Job openings in higher population areas have also declined since March 19, the S.D. Bureau of Finance and Management said. The Sioux Falls metropolitan statistical area had a 12% decline in openings since March 19. The Rapid City MSA had a 23.5% decline.

Minnehaha County had 4,512 online advertised jobs openings as of May 6, according to the DOLR. In March 2020, the most recent breakdown available in geographic area, the Sioux Falls Metro Area of Minnehaha County, Lincoln County, McCook County and Turner County had 4,780 unemployed workers.

In contrast, Jones County had 15 people unemployed in March and 25 job openings as of May 6. The county had a labor supply of 75 in March, which included workers willing to change jobs and discouraged workers.

The Rapid City area had 2,695 unemployed people in March 2020. Pennington County had 3,031 job openings. Lawrence County had 415, and Meade County had 277 as of May 6.

While CARES Act money such as small business loans and the paycheck protection program are geared to help small businesses in the U.S., the South Dakota job market could be heavily impacted if restaurants, bars and similar business and retail stores close because of COVID-19.

In 2019, 99% of all South Dakota businesses were small businesses, according to the Small Business Administration. The state’s 86,550 small businesses accounted for 58.8% (210,534) of the state’s employees.
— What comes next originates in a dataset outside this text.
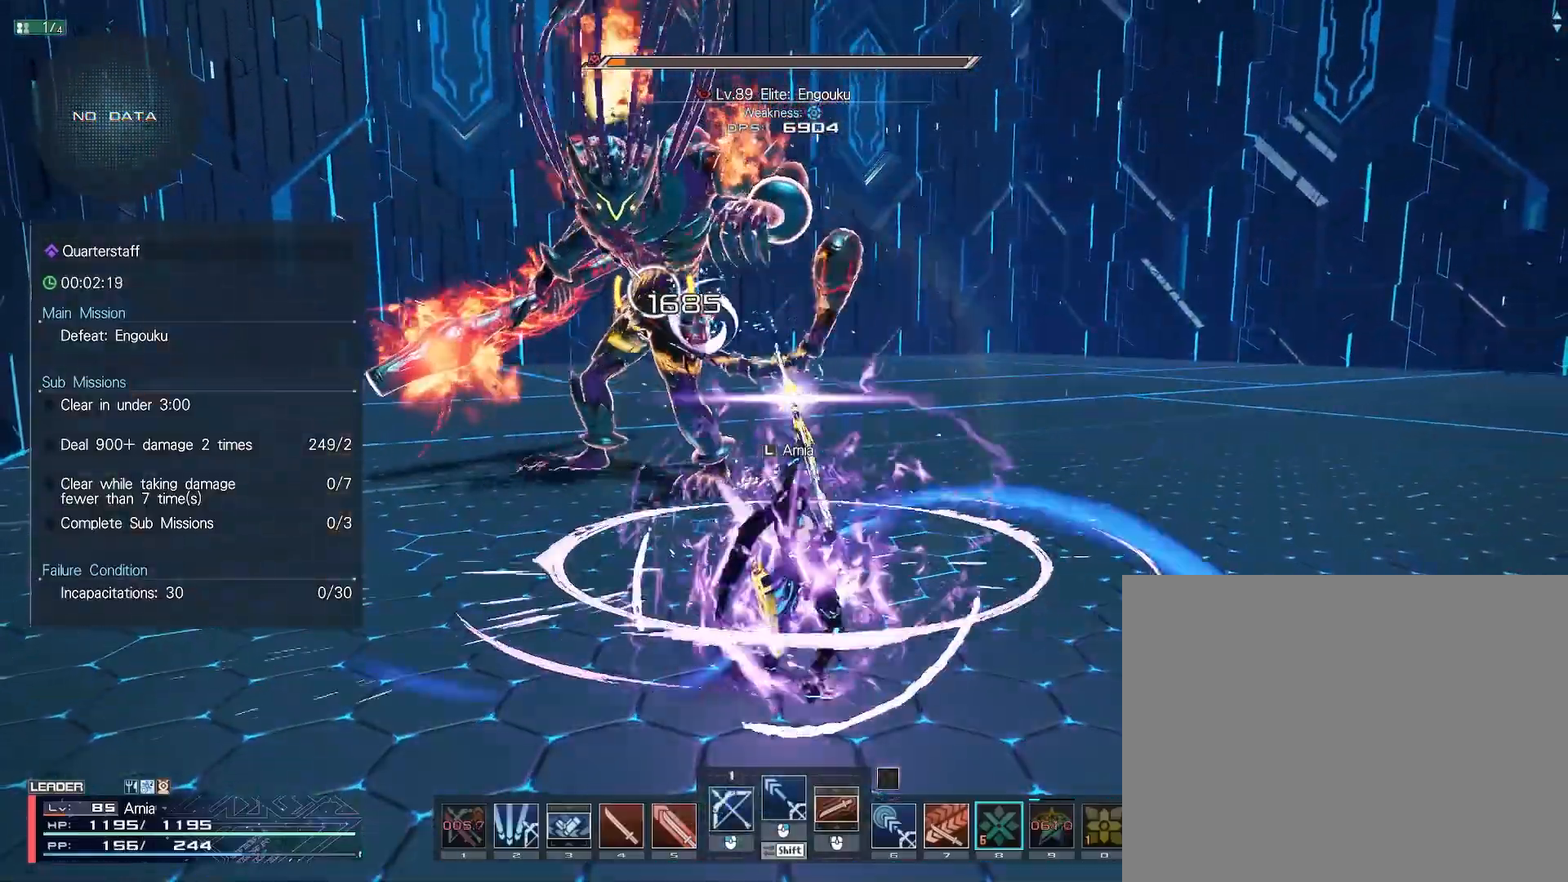
{"keys": ["shift", "w"], "mouse": [], "events": [[33, "2", "up"], [233, "shift", "down"], [383, "mouse_left", "down"], [400, "w", "down"], [450, "mouse_left", "up"]]}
Most of those jobs were at businesses with fewer than 100 people.

COVID-19 has also changed the way some employers hire employees and the ways in which to look for jobs.

The U.S. Chamber of Commerce has offered advice to businesses who are looking for employees including sharing various apps and other technology that can be used in the process.

Universities and colleges across the U.S. are using technology to connect students to potential jobs and are the host for virtual job fairs that connect students and graduates with prospective employers.

Locally, Opportunity Sioux Falls, a partnership between the Sioux Falls Development Foundation, the local chamber and others, was created to help the unemployed and job seekers during the pandemic.

KELOLAND.COM Employment is holding a virtual job fair on May 12, 13 and 14. It will include over 30 employers and is free to jobseekers.

State DOL data compiled before the COVID-19 pandemic started shows that the expected job opportunity growth in the state is in businesses that absorbed some of the hardest hits in the pandemic. They are also jobs that tend to pay less than the annual average salary in the state, according to state data.

Job growth from 2016 to 2026 was projected for cashiers, retail sales, food preparations, servers and similar. Job growth was also projected for bookkeeping, accountants and audit clerks as well as jobs considered blue collar in laborers and freight, stock and material movers and heavy trailer and tractor drivers. Customer service and childcare were two other areas with projected job growth.

A 2018 South Dakota Workforce report from the DOLR also lists health care occupations such as nurse practitioners, software developers and massage therapists as among the fastest growing occupations in the state.

The S.D. DOLR lists job growth areas on the website and this week, cashiers, retail sales, food prep, wait staff and janitors not including maid or housekeeping were the top five job growth areas.